Allochtonen niet extreem delinquent
Antilliaanse en Kaapverdiaanse jongeren plegen de meeste delicten in Rotterdam, gevolgd door Marokkanen en Surinamers. Het verschil met hun Nederlandse leeftijdgenoten is echter niet zo groot.
Dat blijkt uit een onderzoek van de universiteit Leiden en de GGD in Rotterdam onder 14- en 15-jarige jongeren uit de derde klas van het voortgezet onderwijs.
Volgens de onderzoekers komen de uitkomsten niet overeen met het gangbare beeld dat allochtone jeugd extreem delinquent is in vergelijking met Nederlanders.
De Nederlandse jongeren vertonen bovendien veel meer risicogedrag dan allochtonen: ze roken, blowen, drinken en gokken het meest.
De resultaten, gepubliceerd in het boek ”Etnische minderheden en het belang van binding”, tonen aan dat een sterke binding met de buurt, ouders, leraren en vrienden bepalende voorwaarden zijn om niet te vervallen in crimineel gedrag. Het risico dat jongeren de fout in gaan, is ook groter als ze zelf slachtoffer zijn geweest van een misdrijf of al een aantal ingrijpende gebeurtenissen (scheiding, mishandeling, ruzie ouders) in hun leven hebben meegemaakt.
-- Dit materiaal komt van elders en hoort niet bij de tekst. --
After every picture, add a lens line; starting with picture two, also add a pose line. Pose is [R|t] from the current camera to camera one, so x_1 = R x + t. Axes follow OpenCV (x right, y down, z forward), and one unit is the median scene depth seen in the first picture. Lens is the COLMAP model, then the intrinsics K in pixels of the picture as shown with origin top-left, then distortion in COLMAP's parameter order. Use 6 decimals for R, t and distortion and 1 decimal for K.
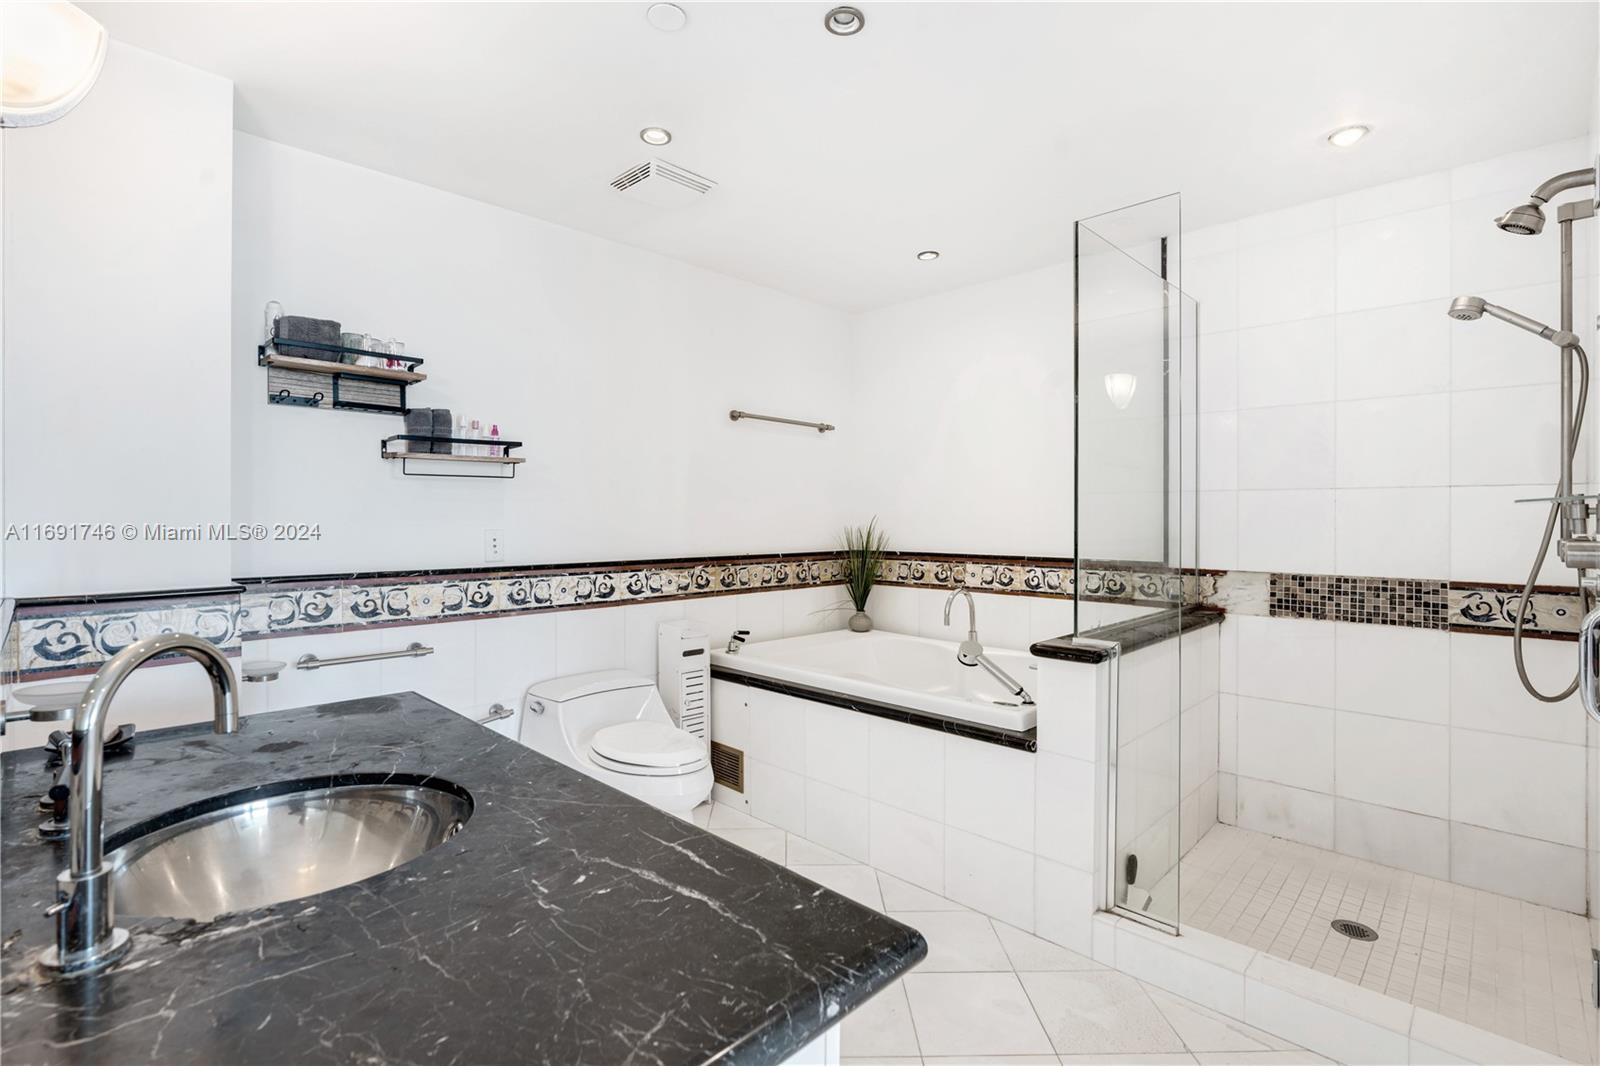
lens RADIAL K [[749.9, 0, 798.5], [0, 749.9, 504.7], [0, 0, 1]] dist [-0.004888, 0.000812]
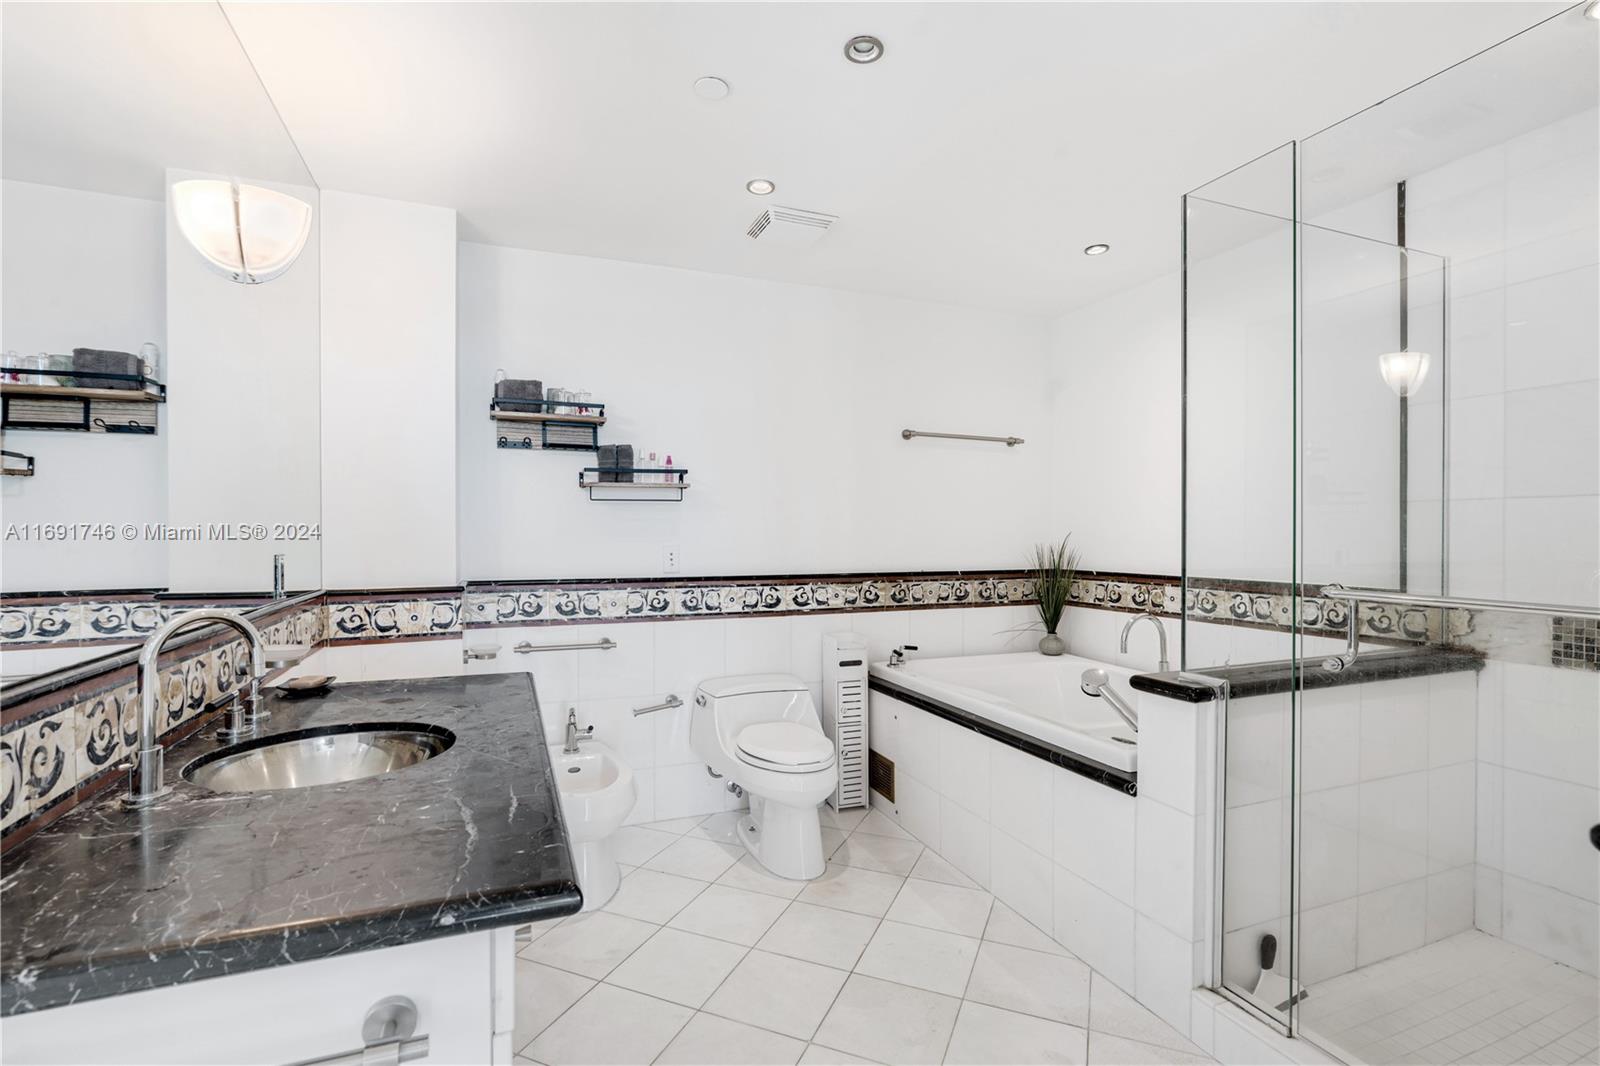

De onderzoekers constateren dat de allochtone jeugd op deze gebieden minder fortuinlijk is. Ze zijn minder geïntegreerd in de samenleving. Zo meldt 40 procent van de allochtonen dat de relatie met hun ouders niet goed is. Slechts de helft van de Surinaamse en eenderde van de Antilliaanse leerlingen in Rotterdam leeft in een volledig gezin met beide biologische ouders. Vooral jongeren uit gezinnen met een stiefouder plegen delicten.
De schoolprestaties spelen ook een rol. Gaat het slecht, dan vervallen de jongeren sneller in overtredingen zoals agressief gedrag, vandalisme, zwart rijden en wapenbezit. Jongens vertonen vaker antisociaal gedrag dan meisjes. Surinaamse, Antilliaanse en Kaapverdiaanse meisjes plegen echter nogal wat delicten, ook vergeleken met Nederlandse jongens.
Volgens de onderzoekers is van belang in welke buurt de jongeren opgroeien. In de welvarender wijken, waar vooral de Nederlandse jongeren wonen, komt minder delinquent gedrag voor. De Nederlandse jeugd grijpt wel het meest naar genotsmiddelen en komt regelmatig met de politie in aanraking.